The thing about Thessaloniki is, there is so much history to the place you’ll trip over it if you aren’t looking carefully enough. For example, I accidentally-on-purpose found myself faced with a ginormous Roman forum. Anywhere else in the world, it would have been the star attraction… but in Thessaloniki, it’s just one of many.
This is only the ampitheatre. The ruins of the market complex sprawl out for about 2 blocks behind it.
After snapping some pics, I got into the time machine again (i.e. walked to a slightly different part of the city) and went into the Byzantine Haghia Sofia church. No, not the one in Istanbul. They’re just all called that around here.
The orange brickwork and massive doors are a real contrast to the apartment buildings around it.
Unlike many other Greek churches, it’s distinctly dark inside. Sure, it’s still as ornate as it possibly can be, but it’s dingy. Usually they tend to be light, bright and airy, but this one is evidently the exception that proves the rule. Still, I saw fancy chandeliers, intricate pulpits and candles galore, so I can’t really complain.
Now, I think, it’s time for some lunch. But I run into an old friend first.
That’s my homeboy Eleftherios Venizelos. I took an interest in him at university, so much so that they paid for me to come out to Greece and study him some more. He led Greece in an era of change, and doubled its territory and population. I found his personality fascinating, and the impact he has on the Greece of today is profound. Even in the tiniest town, you’ll find his name plastered in lights. Probably because without this charismatic Cretan, many of the fabulous Greek places we know today wouldn’t even be Greek without him. I doff my Cretan cap to you, sir.
I tore myself away from him because my stomach was getting angry with me. Last year, my friend Konstantinos took me to a place called Falafellas, and I was really craving those deep-fried chickpeas. After walking about a mile along Egnatia Odos (a famous Roman road, now paved over and one of the city’s main thoroughfares), I found a little place. Again, my Greek came in handy, and I am really patting myself on the back when I say I managed to get even further with my language skills. It’s all good for when I eventually move here.
The way to my heart is through my stomach. Thessaloniki has certainly made it there – its food scene is famous around Europe.

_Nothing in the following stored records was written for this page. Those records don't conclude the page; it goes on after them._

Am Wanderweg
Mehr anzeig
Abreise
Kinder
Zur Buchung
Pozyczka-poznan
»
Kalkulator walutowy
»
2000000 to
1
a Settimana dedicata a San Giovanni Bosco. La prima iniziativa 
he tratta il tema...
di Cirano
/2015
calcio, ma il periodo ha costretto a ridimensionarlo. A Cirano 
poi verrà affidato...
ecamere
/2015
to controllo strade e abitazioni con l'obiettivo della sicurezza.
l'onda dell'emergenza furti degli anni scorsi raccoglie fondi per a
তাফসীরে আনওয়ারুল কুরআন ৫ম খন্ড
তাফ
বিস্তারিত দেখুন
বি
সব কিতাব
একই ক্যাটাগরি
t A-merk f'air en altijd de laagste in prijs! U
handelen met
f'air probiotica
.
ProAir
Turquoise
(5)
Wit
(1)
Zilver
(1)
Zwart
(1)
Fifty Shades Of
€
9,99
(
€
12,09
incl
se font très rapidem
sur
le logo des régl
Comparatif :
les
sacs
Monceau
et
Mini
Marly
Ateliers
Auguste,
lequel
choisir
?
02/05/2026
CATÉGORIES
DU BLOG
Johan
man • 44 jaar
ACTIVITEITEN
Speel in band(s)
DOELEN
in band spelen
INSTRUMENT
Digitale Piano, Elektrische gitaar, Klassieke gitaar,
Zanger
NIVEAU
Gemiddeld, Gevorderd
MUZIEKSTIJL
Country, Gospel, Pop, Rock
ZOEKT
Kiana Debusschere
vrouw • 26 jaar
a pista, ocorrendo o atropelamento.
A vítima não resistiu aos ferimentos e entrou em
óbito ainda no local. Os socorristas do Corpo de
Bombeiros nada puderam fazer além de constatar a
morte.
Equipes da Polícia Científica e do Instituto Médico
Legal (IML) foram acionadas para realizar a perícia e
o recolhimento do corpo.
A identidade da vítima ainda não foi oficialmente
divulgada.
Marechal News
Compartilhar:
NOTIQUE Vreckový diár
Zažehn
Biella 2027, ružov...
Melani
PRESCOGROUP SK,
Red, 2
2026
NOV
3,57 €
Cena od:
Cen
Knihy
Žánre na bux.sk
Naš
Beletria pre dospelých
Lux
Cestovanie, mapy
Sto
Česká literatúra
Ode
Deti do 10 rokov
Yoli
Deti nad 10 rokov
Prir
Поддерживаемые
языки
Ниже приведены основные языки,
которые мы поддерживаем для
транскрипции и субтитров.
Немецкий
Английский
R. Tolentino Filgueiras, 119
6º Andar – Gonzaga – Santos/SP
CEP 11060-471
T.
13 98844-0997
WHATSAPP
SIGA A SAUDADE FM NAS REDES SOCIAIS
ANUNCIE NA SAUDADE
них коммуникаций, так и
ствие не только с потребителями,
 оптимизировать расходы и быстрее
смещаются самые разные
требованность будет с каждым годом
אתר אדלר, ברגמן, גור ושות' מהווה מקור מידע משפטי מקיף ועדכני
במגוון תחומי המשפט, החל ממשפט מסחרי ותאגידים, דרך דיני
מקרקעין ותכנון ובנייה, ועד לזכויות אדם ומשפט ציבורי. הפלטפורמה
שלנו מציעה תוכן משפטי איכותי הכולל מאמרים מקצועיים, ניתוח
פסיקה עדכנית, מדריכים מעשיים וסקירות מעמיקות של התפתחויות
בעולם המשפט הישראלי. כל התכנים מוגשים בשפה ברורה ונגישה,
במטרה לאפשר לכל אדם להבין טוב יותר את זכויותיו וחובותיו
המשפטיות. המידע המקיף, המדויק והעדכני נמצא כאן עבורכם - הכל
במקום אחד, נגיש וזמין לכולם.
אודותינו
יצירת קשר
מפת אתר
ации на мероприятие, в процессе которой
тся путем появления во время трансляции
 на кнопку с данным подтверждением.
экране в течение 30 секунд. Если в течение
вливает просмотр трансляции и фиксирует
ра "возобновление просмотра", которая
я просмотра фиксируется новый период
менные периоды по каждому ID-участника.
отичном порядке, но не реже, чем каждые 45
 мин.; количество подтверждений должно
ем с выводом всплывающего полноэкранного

Last but not least, I thought I would check out the Jewish district, since this is the only city in Europe where Jews were once a majority of the population. They even had their own language. Sadly, much of the district burned down in a fire in 1917, meaning that all that remains are modern buildings like any other. The Jewish community was also slaughtered in World War 2, when many Greek Jews were sent to concentration camps by the Nazis. I wanted to look round the Jewish museum, but sadly didn’t find the time.
Thus ended my historical walk round Thessaloniki. 15,000 steps later, I’m currently slumped on the sofa for a siesta, but I’m excited to go out again – maybe to one of those lovely bars I was talking about. Or maybe to an ice cream parlour. Only time will tell.